« Les propos d'Anne me ramenaient en arrière, son exemplarité, son ascendant, cette manière qu'elle avait de toujours me regarder en grande soeur, cet air impérieux. Or, dans mon jardin, devant mes enfants, mon mari, mes beaux-frères et belles soeurs, devant mes collègues, ceux d'Alain, son regard ne m'a pas traversée ; il s'est bloqué quelque part à la surface de ma peau, comme un couteau qui se plante mal, une lame qui se tord et rate sa cible. Quelque chose en moi s'est durci sous ses mots. »

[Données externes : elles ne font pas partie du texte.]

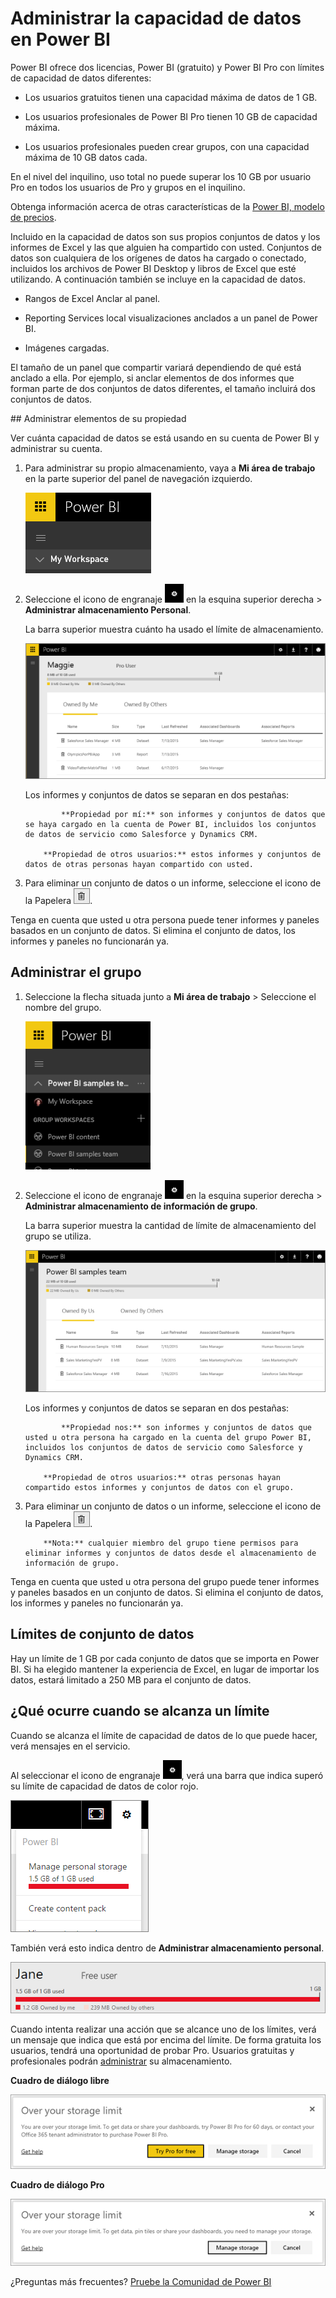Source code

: <properties 
   pageTitle="Administrar la capacidad de datos en Power BI"
   description="Administrar la capacidad de datos y almacenamiento en Power BI"
   services="powerbi" 
   documentationCenter="" 
   authors="guyinacube" 
   manager="mblythe" 
   backup=""
   editor=""
   tags=""
   qualityFocus="no"
   qualityDate=""/>
 
<tags
   ms.service="powerbi"
   ms.devlang="NA"
   ms.topic="article"
   ms.tgt_pltfrm="NA"
   ms.workload="powerbi"
   ms.date="08/15/2016"
   ms.author="asaxton"/>
# Administrar la capacidad de datos en Power BI

Power BI ofrece dos licencias, Power BI (gratuito) y Power BI Pro con límites de capacidad de datos diferentes:

-   Los usuarios gratuitos tienen una capacidad máxima de datos de 1 GB.

-   Los usuarios profesionales de Power BI Pro tienen 10 GB de capacidad máxima.

-   Los usuarios profesionales pueden crear grupos, con una capacidad máxima de 10 GB datos cada.

En el nivel del inquilino, uso total no puede superar los 10 GB por usuario Pro en todos los usuarios de Pro y grupos en el inquilino. 

Obtenga información acerca de otras características de la [Power BI, modelo de precios](https://powerbi.microsoft.com/pricing).

Incluido en la capacidad de datos son sus propios conjuntos de datos y los informes de Excel y las que alguien ha compartido con usted. Conjuntos de datos son cualquiera de los orígenes de datos ha cargado o conectado, incluidos los archivos de Power BI Desktop y libros de Excel que esté utilizando. A continuación también se incluye en la capacidad de datos.

-   Rangos de Excel Anclar al panel.

-   Reporting Services local visualizaciones anclados a un panel de Power BI.

-   Imágenes cargadas.

El tamaño de un panel que compartir variará dependiendo de qué está anclado a ella. Por ejemplo, si anclar elementos de dos informes que forman parte de dos conjuntos de datos diferentes, el tamaño incluirá dos conjuntos de datos.

<a name="manage"/>
## Administrar elementos de su propiedad

Ver cuánta capacidad de datos se está usando en su cuenta de Power BI y administrar su cuenta.

1.  Para administrar su propio almacenamiento, vaya a **Mi área de trabajo** en la parte superior del panel de navegación izquierdo. 

    ![](media/powerbi-admin-manage-your-data-storage-in-power-bi/PBI_MyWorkspace.png)

2.  Seleccione el icono de engranaje ![](media/powerbi-admin-manage-your-data-storage-in-power-bi/PBI_GearIcon.png) en la esquina superior derecha \> **Administrar almacenamiento Personal**. 

    La barra superior muestra cuánto ha usado el límite de almacenamiento.

    ![](media/powerbi-admin-manage-your-data-storage-in-power-bi/PBI_PersnlStorage.png)

    Los informes y conjuntos de datos se separan en dos pestañas:

    
                **Propiedad por mí:** son informes y conjuntos de datos que se haya cargado en la cuenta de Power BI, incluidos los conjuntos de datos de servicio como Salesforce y Dynamics CRM.

            **Propiedad de otros usuarios:** estos informes y conjuntos de datos de otras personas hayan compartido con usted.

3.  Para eliminar un conjunto de datos o un informe, seleccione el icono de la Papelera ![](media/powerbi-admin-manage-your-data-storage-in-power-bi/PBI_DeleteIcon.png).


Tenga en cuenta que usted u otra persona puede tener informes y paneles basados en un conjunto de datos. Si elimina el conjunto de datos, los informes y paneles no funcionarán ya.

## Administrar el grupo

1.  Seleccione la flecha situada junto a **Mi área de trabajo** \> Seleccione el nombre del grupo.

    ![](media/powerbi-admin-manage-your-data-storage-in-power-bi/PBI_GroupWorkspaces.png)

2.  Seleccione el icono de engranaje ![](media/powerbi-admin-manage-your-data-storage-in-power-bi/PBI_GearIcon.png) en la esquina superior derecha \> **Administrar almacenamiento de información de grupo**.

    La barra superior muestra la cantidad de límite de almacenamiento del grupo se utiliza.

    ![](media/powerbi-admin-manage-your-data-storage-in-power-bi/PBI_GroupStorage.png)

    Los informes y conjuntos de datos se separan en dos pestañas:

    
                **Propiedad nos:** son informes y conjuntos de datos que usted u otra persona ha cargado en la cuenta del grupo Power BI, incluidos los conjuntos de datos de servicio como Salesforce y Dynamics CRM.

            **Propiedad de otros usuarios:** otras personas hayan compartido estos informes y conjuntos de datos con el grupo.

3.  Para eliminar un conjunto de datos o un informe, seleccione el icono de la Papelera ![](media/powerbi-admin-manage-your-data-storage-in-power-bi/PBI_DeleteIcon.png).
    >
            **Nota:** cualquier miembro del grupo tiene permisos para eliminar informes y conjuntos de datos desde el almacenamiento de información de grupo.

Tenga en cuenta que usted u otra persona del grupo puede tener informes y paneles basados en un conjunto de datos. Si elimina el conjunto de datos, los informes y paneles no funcionarán ya.

## Límites de conjunto de datos

Hay un límite de 1 GB por cada conjunto de datos que se importa en Power BI. Si ha elegido mantener la experiencia de Excel, en lugar de importar los datos, estará limitado a 250 MB para el conjunto de datos.

## ¿Qué ocurre cuando se alcanza un límite

Cuando se alcanza el límite de capacidad de datos de lo que puede hacer, verá mensajes en el servicio. 

Al seleccionar el icono de engranaje ![](media/powerbi-admin-manage-your-data-storage-in-power-bi/PBI_GearIcon.png), verá una barra que indica superó su límite de capacidad de datos de color rojo.

![](media/powerbi-admin-manage-your-data-storage-in-power-bi/manage-storage-limit.png)

También verá esto indica dentro de **Administrar almacenamiento personal**.

 ![](media/powerbi-admin-manage-your-data-storage-in-power-bi/manage-storage-limit2.png)
 
 Cuando intenta realizar una acción que se alcance uno de los límites, verá un mensaje que indica que está por encima del límite. De forma gratuita los usuarios, tendrá una oportunidad de probar Pro. Usuarios gratuitas y profesionales podrán [administrar](#manage) su almacenamiento.
 
 **Cuadro de diálogo libre**
 
 ![](media/powerbi-admin-manage-your-data-storage-in-power-bi/powerbi-free-over-limit.png)
 
 **Cuadro de diálogo Pro** 
 
 ![](media/powerbi-admin-manage-your-data-storage-in-power-bi/powerbi-pro-over-limit.png)

 ¿Preguntas más frecuentes? [Pruebe la Comunidad de Power BI](http://community.powerbi.com/)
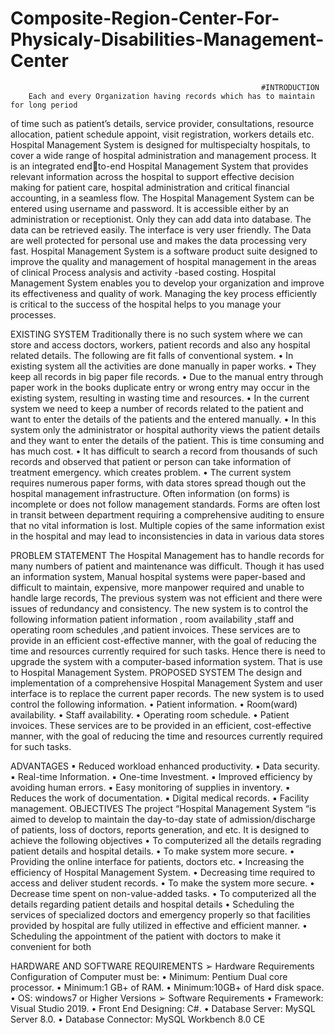 # Composite-Region-Center-For-Physicaly-Disabilities-Management-Center

                                                            #INTRODUCTION
        Each and every Organization having records which has to maintain for long period 
of time such as patient’s details, service provider, consultations, resource allocation, 
patient schedule appoint, visit registration, workers details etc.
Hospital Management System is designed for multispecialty hospitals, to cover a 
wide range of hospital administration and management process. It is an integrated endto-end Hospital Management System that provides relevant information across the 
hospital to support effective decision making for patient care, hospital administration and 
critical financial accounting, in a seamless flow. The Hospital Management System can be 
entered using username and password. It is accessible either by an administration or 
receptionist. Only they can add data into database. The data can be retrieved easily. The 
interface is very user friendly. The Data are well protected for personal use and makes 
the data processing very fast.
Hospital Management System is a software product suite designed to improve the 
quality and management of hospital management in the areas of clinical Process analysis 
and activity -based costing. Hospital Management System enables you to develop your 
organization and improve its effectiveness and quality of work. Managing the key process 
efficiently is critical to the success of the hospital helps to you manage your processes.

EXISTING SYSTEM
Traditionally there is no such system where we can store and access doctors,
workers, patient records and also any hospital related details. The following are fit falls 
of conventional system.
• In existing system all the activities are done manually in paper works.
• They keep all records in big paper file records.
• Due to the manual entry through paper work in the books duplicate entry or 
wrong entry may occur in the existing system, resulting in wasting time and 
resources.
• In the current system we need to keep a number of records related to the patient 
and want to enter the details of the patients and the entered manually.
• In this system only the administrator or hospital authority views the patient 
details and they want to enter the details of the patient. This is time consuming 
and has much cost. 
• It has difficult to search a record from thousands of such records and observed 
that patient or person can take information of treatment emergency. which 
creates problem.
• The current system requires numerous paper forms, with data stores spread 
though out the hospital management infrastructure. Often information (on forms) 
is incomplete or does not follow management standards. Forms are often lost in 
transit between department requiring a comprehensive auditing to ensure that no 
vital information is lost. Multiple copies of the same information exist in the 
hospital and may lead to inconsistencies in data in various data stores

PROBLEM STATEMENT
The Hospital Management has to handle records for many numbers of patient and 
maintenance was difficult. Though it has used an information system, Manual hospital 
systems were paper-based and difficult to maintain, expensive, more manpower required 
and unable to handle large records, The previous system was not efficient and there were 
issues of redundancy and consistency. The new system is to control the following 
information patient information , room availability ,staff and operating room schedules 
,and patient invoices. These services are to provide in an efficient cost-effective manner, 
with the goal of reducing the time and resources currently required for such tasks. Hence 
there is need to upgrade the system with a computer-based information system. That is 
use to Hospital Management System.
PROPOSED SYSTEM
The design and implementation of a comprehensive Hospital Management System 
and user interface is to replace the current paper records. The new system is to used 
control the following information.
• Patient information.
• Room(ward) availability.
• Staff availability.
• Operating room schedule.
• Patient invoices. 
These services are to be provided in an efficient, cost-effective manner, with the 
goal of reducing the time and resources currently required for such tasks.

ADVANTAGES
▪ Reduced workload enhanced productivity.
▪ Data security.
▪ Real-time Information.
▪ One-time Investment.
▪ Improved efficiency by avoiding human errors.
▪ Easy monitoring of supplies in inventory.
▪ Reduces the work of documentation.
▪ Digital medical records.
▪ Facility management.
OBJECTIVES
The project “Hospital Management System “is aimed to develop to maintain the 
day-to-day state of admission/discharge of patients, loss of doctors, reports generation, 
and etc. It is designed to achieve the following objectives
• To computerized all the details regrading patient details and hospital details.
• To make system more secure.
• Providing the online interface for patients, doctors etc.
• Increasing the efficiency of Hospital Management System.
• Decreasing time required to access and deliver student records.
• To make the system more secure.
• Decrease time spent on non-value-added tasks.
• To computerized all the details regarding patient details and hospital details
• Scheduling the services of specialized doctors and emergency properly so that 
facilities provided by hospital are fully utilized in effective and efficient manner.
• Scheduling the appointment of the patient with doctors to make it convenient for 
both

HARDWARE AND SOFTWARE REQUIREMENTS
➢ Hardware Requirements
 Configuration of Computer must be:
• Minimum: Pentium Dual core processor.
• Minimum:1 GB+ of RAM.
• Minimum:10GB+ of Hard disk space.
• OS: windows7 or Higher Versions
➢ Software Requirements
• Framework: Visual Studio 2019.
• Front End Designing: C#.
• Database Server: MySQL Server 8.0.
• Database Connector: MySQL Workbench 8.0 CE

« Il n'y a plus guère que sa couche qui soit ma maison, je pense à Phèdre en écoutant Nicole Croisille. Je ne sens pas la honte, la honte qui me cuisait quand Anne me faisait écouter ses disques de variété. C'est une chanson sentimentale avec des violons, des trémolos, des paroles de supermarché, une femme amoureuse qui hurle pour qu'il lui téléphone, que son coeur lâche, qu'elle veut juste entendre sa voix. »
« Nous sommes bras dessus bras dessous, nos trois bouches hurlantes. »
Je pense encore à ce trajet qui les ramène vers Paris, à ces mois, ces années qui nous séparent de notre prochain dîner, à nos vies qui auront le temps de creuser leurs différences.